Sen. Reed’s vote came as a surprise to Rhode Island’s pro-Israel community who, even in spite of his ill-advised 2015 vote to support the Iran Deal, traditionally see Reed as a friend of Israel. According to Ted Nesi of WPRI, Reed spokesman Chip Unruh said “the senator’s vote was not a sign of wavering support for Israel. Senator Reed opposes the BDS (Boycott, Divestment and Sanctions) movement and any other efforts to isolate Israel.”
But Reed’s vote clearly supported the very BDS movement that his spokesman claims Reed opposes. Anti-Israel groups such as Jewish Voice for Peace (JVP), and lobbying organizations of questionable intent such as J Street that also opposed SB-1 celebrated the fact that 23 Senators voted against it. JVP has declared this “the BDS Congress”.
How did Whitehouse and Reed explain their opposing positions on the vote? As Whitehouse explained to Ted Nesi: “Ninety percent of this bill was noncontroversial and there was a bipartisan alternative that was 100 percent noncontroversial … Leader McConnell decided to play a political game in the way he structured this legislation … I chose to vote aye as an expression of support for our ally, Israel.”
Whitehouse’s answer raises these questions: What was so controversial about the bill, and what was the “political game”? According to Congress.gov, the bill “… authorizes assistance and weapons transfers to Israel, and extends defense cooperation with Jordan. It establishes additional sanctions related to the conflict in Syria, and allows states to divest from entities boycotting Israel.”
That “controversial” anti-boycott provision was the problem for Whitehouse and left-leaning “Progressive” Democrats. Pro-Israel Democrats support anti-BDS legislation, since the stated goal of BDS leaders is the destruction of the Jewish state. Progressive Democrats ignore that reality, choosing to mask their general distaste for Israel by suggesting that the bill limits freedom of speech. That disingenuous position is fully refuted by mainstream legal scholars and by existing federal legislation enacted in 1977 against Arab boycotts of Israel.
The “political game” referred to by Whitehouse was the decision to include that anti-BDS provision in the overall SB-1, thus reducing the chances that it would go down to defeat if voted on separately. Still, Whitehouse voted “Yes”. What could Reed have felt was more important than “choosing to vote aye as an expression of support for our ally, Israel”?
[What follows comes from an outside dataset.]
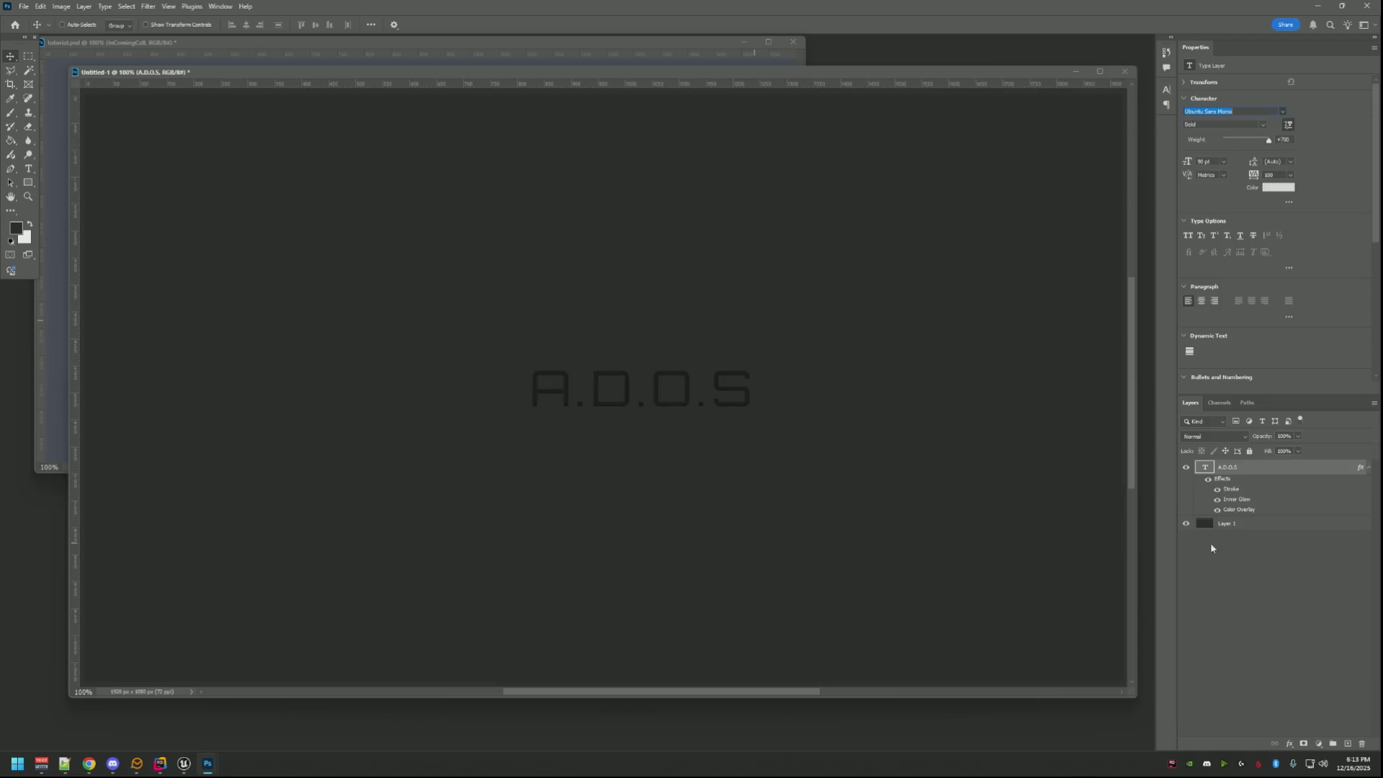
pyautogui.click(1261, 127)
Since 2016 Rhode Island has had H-7736 on the books, forbidding the state from contracting with companies that participate in boycotts of our allies, including Israel. Why vote to prevent other states from doing the same thing?
The inescapable conclusion lies in the 2020 Senate elections. Rhode Island’s Progressive Democrats are on the rise, and they staunchly support the BDS movement. Whitehouse, not up for re-election for another six years, apparently feels he can generously vote to support SB-1 as long as he gives lip service to opposing “controversial” anti-BDS legislation.
In a recent interview on public radio, Sen. Reed expressed a desire to remain in the Senate indefinitely. A career politician, Reed is predictable: he does what he thinks he needs to do to stay in office.
Reed, already feeling the heat of the Progressives in 2020, would like to avoid a strong primary challenge. Voting against SB-1, in effect opposing anti-BDS legislation, may be understood as a step to appease his potential opponents.
Reed’s decision raises a red flag for pro-Israel supporters. As President Harry S. Truman observed. If you “want a friend in Washington, buy a dog”. In Israel- (and anti-Semitism-) related issues coming our way, Jack Reed may no longer be the friend he has been in the past.
Howard Brown is the executive director of the Rhode Island Coalition for Israel (RICI).